» TASK ITEM
Condense the paragraph in the discussion of pressure below that begins "You have to bear in mind" into a short bulleted list that keeps its main facts.

You have to bear in mind that there are two kind of pressures: 1) the static pressure due to external forces like gravity (e.g. the pressure exerted on the surface of a table by an object sitting on it), and 2.) the dynamic pressure due to atoms/molecules bouncing back from the surface. Both mechanisms exert a force on the surface but their physical nature is different. For a gas, the pressure is of course solely due to collisions, but here the static part of the pressure shows up indirectly as the density gradient that arises from the gravitational compression, thus cancelling the gravitational force and resulting in a net zero force on each volume element. The volume element has to be much larger than the mean free path for particle collisions though (for air at atmospheric pressure the latter is about $$10^{-5} cm$$). On a smaller scale it is not possible to apply the concepts of macroscopic physics like density, temperature and pressure other than as probabilistic quantities.

• Actually there are three contributions that contribute and make up the momentum flux tensor: The dynamic pressure is a consequence of the directed macroscopic motion interacting with its surroundings, it stems from the advective term on a microscopic level. The static pressure $p \delta_{ij}$ emerges from the random motion (relative to the macroscopic velocity) as the isotropic part in the normal direction. In addition you have the viscous stresses $\tau_{ij}$ which are actually the deviatoric part caused by the relative motion.
– 2b-t
Nov 18 '21 at 21:22
• @2b-t One could call all contributions resulting from a momentum change of particles (be it directed or random/thermal) as dynamic pressure.. With my definition, static would only relate to pressure generated by large scale external forces. For instance, objects lying at rest on a scale exert only static pressure on it (due to gravity) and no dynamic pressure (as they are at rest). Nov 18 '21 at 22:42
• One could indeed introduce that definition as it follows a well-defined logic but static and dynamic pressure in the context of fluid dynamics are well defined terms, generally used in the context of Bernoulli's principle in inviscid flows on a macroscopic level. As pointed out in the comment these terms emerge from said microscopic expressions in the Boltzmann equation.
– 2b-t
Nov 18 '21 at 22:59
• @2b-t The Boltzmann equation is essentially a transport equation describing the change of the particle distribution function in real and velocity space due to external forces and collisions. As such, it is probably a bit of overkill using it to explain the microscopic interpretation of pressure forces in gases. Nov 19 '21 at 22:50
• I think this really depends on the audience. I can see that the target audience of this forum is very broad and most users are not interested in expertise but rather in somebody that explains them complex things in simple but less rigorous terms. Answering a question in all its complexity for them might be an overkill and instead one tries to reduce it as much as possible resulting in a loss of generality. My former professors of fluid dynamics would not approve most of the answers given here because they are over-simplified.

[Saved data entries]
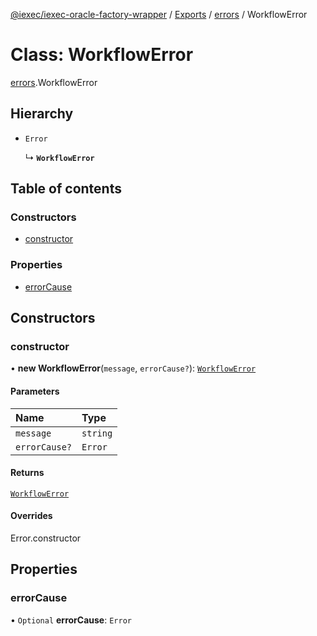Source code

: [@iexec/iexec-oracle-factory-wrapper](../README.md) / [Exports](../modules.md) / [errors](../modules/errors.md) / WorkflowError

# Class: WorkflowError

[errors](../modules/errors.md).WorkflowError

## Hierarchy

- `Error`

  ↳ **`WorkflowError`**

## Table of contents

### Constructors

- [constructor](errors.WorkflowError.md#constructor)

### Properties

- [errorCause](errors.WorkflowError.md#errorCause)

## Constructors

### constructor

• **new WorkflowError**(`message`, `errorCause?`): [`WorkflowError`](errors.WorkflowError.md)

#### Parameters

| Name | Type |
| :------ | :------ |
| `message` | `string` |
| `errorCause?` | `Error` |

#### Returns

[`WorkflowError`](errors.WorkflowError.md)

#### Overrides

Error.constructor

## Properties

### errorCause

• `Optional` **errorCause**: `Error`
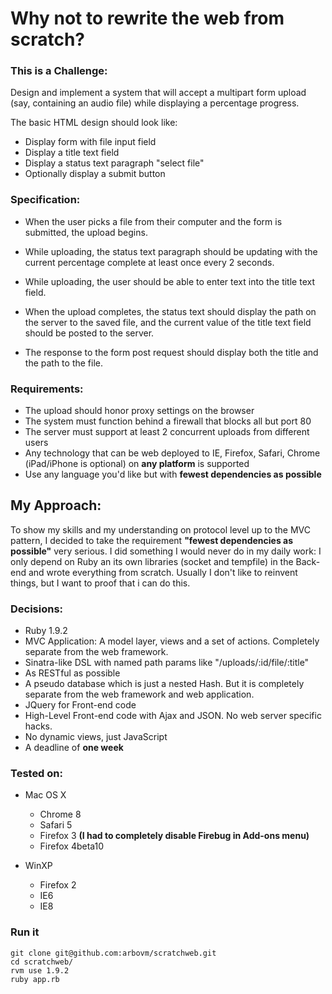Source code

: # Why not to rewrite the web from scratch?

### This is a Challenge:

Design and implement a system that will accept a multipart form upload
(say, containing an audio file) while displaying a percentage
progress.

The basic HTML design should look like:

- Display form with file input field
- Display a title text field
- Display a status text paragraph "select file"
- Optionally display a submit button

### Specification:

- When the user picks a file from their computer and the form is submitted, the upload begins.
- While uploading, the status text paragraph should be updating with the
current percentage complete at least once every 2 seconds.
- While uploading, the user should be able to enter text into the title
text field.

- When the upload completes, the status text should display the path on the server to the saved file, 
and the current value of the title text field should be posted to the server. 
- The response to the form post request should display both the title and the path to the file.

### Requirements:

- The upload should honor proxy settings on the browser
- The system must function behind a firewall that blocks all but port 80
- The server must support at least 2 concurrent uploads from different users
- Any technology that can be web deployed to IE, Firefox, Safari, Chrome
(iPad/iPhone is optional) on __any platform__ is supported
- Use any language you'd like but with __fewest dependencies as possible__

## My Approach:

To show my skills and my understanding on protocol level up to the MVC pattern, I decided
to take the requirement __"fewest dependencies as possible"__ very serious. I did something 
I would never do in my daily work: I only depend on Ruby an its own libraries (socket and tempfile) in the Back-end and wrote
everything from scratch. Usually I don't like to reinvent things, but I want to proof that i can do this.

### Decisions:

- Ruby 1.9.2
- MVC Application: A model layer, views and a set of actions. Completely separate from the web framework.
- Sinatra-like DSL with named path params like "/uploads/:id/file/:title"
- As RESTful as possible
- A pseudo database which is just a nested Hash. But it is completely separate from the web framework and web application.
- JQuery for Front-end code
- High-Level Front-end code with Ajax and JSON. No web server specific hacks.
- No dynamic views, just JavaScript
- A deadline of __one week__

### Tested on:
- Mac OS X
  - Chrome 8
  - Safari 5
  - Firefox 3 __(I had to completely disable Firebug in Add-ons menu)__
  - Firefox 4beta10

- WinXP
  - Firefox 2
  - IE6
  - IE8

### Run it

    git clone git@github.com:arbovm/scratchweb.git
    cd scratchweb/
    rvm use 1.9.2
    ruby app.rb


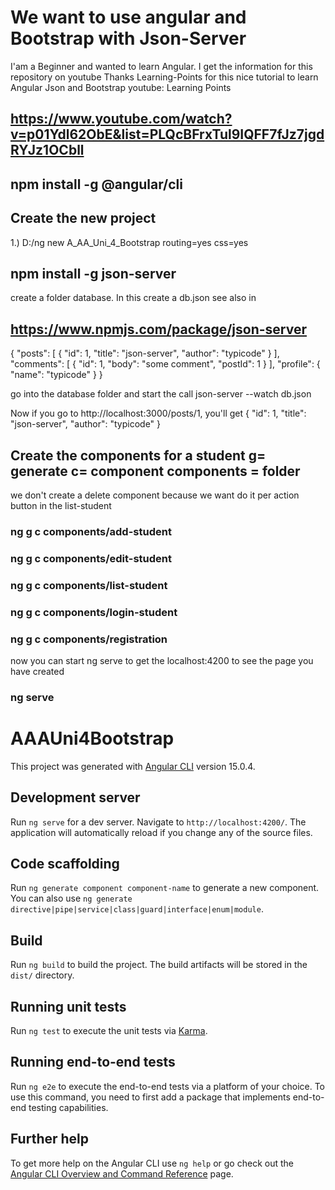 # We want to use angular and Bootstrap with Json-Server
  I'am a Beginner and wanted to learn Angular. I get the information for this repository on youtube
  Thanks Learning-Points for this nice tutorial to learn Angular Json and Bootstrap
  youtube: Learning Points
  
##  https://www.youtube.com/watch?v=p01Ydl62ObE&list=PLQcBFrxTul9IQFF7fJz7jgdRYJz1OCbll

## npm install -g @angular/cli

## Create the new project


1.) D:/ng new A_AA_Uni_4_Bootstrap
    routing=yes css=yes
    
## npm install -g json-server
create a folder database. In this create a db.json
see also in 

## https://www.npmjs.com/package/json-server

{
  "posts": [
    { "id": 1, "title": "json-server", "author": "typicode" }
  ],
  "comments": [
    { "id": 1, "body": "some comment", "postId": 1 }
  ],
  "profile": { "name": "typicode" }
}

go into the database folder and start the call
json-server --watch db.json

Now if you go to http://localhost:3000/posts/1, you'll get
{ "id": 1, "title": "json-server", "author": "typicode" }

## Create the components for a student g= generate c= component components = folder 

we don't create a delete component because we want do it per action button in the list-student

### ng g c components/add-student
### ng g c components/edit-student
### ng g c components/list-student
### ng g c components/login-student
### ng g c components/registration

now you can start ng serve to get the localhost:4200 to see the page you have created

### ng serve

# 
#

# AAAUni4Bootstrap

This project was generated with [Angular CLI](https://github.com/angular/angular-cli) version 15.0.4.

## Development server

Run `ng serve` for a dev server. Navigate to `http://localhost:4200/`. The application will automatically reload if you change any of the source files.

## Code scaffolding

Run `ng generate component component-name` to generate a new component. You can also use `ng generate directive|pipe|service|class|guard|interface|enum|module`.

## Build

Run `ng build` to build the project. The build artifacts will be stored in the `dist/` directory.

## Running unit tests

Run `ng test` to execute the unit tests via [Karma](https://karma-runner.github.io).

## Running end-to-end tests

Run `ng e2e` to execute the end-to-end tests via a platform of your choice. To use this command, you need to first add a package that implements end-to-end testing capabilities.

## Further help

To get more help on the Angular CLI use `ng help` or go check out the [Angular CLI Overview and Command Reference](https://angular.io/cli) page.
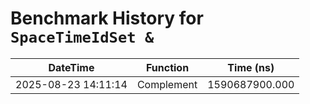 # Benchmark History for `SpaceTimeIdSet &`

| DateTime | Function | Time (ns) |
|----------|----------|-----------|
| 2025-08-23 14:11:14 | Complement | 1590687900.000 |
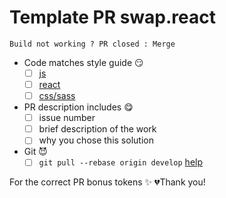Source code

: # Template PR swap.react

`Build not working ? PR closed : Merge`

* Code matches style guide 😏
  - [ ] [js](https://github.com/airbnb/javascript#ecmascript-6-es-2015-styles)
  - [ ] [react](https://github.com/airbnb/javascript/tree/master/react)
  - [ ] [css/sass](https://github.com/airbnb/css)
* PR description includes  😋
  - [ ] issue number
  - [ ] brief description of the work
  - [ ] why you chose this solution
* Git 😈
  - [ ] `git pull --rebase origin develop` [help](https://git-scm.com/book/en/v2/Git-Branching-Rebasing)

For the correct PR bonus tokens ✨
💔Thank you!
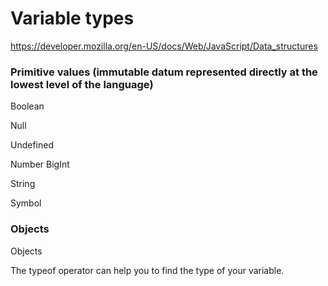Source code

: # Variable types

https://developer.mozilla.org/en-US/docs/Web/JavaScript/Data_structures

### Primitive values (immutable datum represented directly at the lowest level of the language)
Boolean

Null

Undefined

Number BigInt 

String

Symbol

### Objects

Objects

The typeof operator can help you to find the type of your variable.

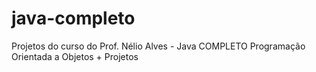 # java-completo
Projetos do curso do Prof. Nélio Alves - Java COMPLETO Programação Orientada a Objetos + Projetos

» RESULT BELOW
- There are two kinds of pressure:
  - Static pressure comes from external forces such as gravity, like an object pressing on a table.
  - Dynamic pressure comes from atoms or molecules bouncing off a surface.
- Both exert a force on a surface, but they differ in physical nature.
- In a gas, pressure comes only from collisions. The static part appears indirectly as a density gradient caused by gravitational compression. This gradient cancels the gravitational force, leaving zero net force on each volume element.
- Each volume element must be much larger than the mean free path for particle collisions, which is about 10⁻⁵ cm for air at atmospheric pressure.
- At smaller scales, density, temperature, and pressure can only be treated as probabilistic quantities.